5- Enseignez-lui des trucs pour se calmer. Lors d’un moment où il est calme et de bonne humeur, une autre journée que celle où la crise s’est passée, on lui enseigne des trucs pour la prochaine fois lorsqu’il aura un trop-plein à évacuer. Par exemple : « Quand tu es fâché ou que ça ne va pas, tu peux taper des pieds très fort. Tu peux mettre une main sur ton ventre et apprendre à bien respirer. » On peut lui enseigner à souffler dans une paille ou un verre d’eau. Si, en plus de lui enseigner, vous devenez un modèle, c’est encore plus efficace. Alors, lorsque vous êtes fâché, avant de réagir, expliquez-lui ce que vous faites. « Comme je suis en colère, je vais prendre un moment pour me faire du bien et je vais prendre 3 grandes respirations. Puis on pourra en parler. »

 6- Permettez à l’enfant de bouger : sauter sur une petite trampoline, permettre de courir dans une allée d’épicerie, sauter sur place, grimper dans un arbre, etc.

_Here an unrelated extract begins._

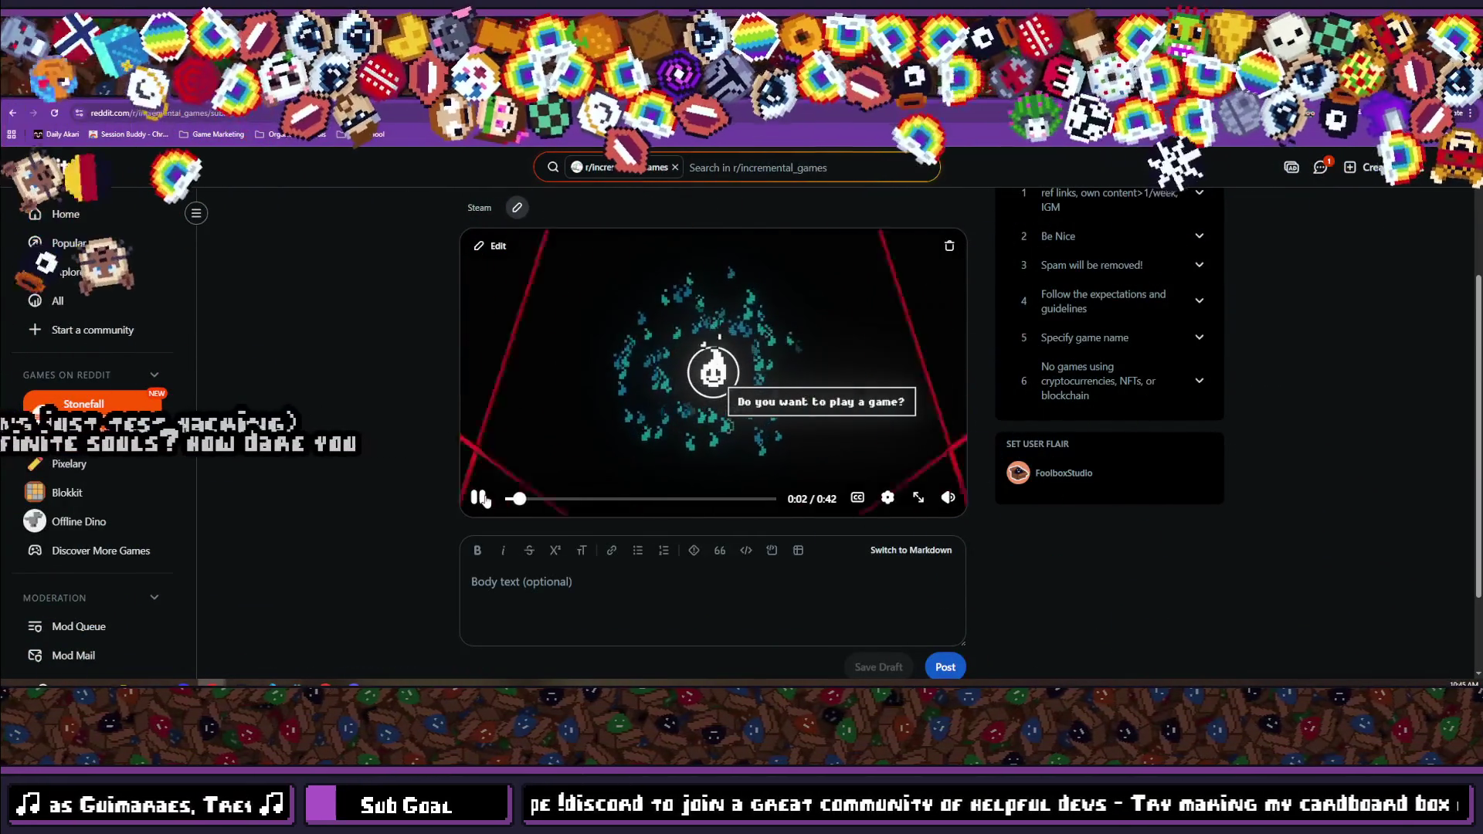
pyautogui.click(479, 498)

Tout pour pouvoir laisser sortir la tension à l’intérieur de soi.

7- Gardez votre calme pendant la crise, car vous emporter contre votre enfant ne ferait qu’aggraver les choses. Il est plus facile de revenir au calme lorsque la personne à côté de nous reste en maîtrise de la situation que si elle est énervée. On doit se rappeler qu’en intervention, la clé est de parler moins et d’agir plus.

Le but de ces 7 astuces est de vous aider dans vos interventions afin d’apprendre à votre enfant à réguler ce qui se passe en lui. Notre marmaille vit beaucoup de stress et on oublie parfois que le quotidien se passerait peut-être mieux si nous allégions tout cela. Soyez bienveillant, c’est physiologique et non intentionnel.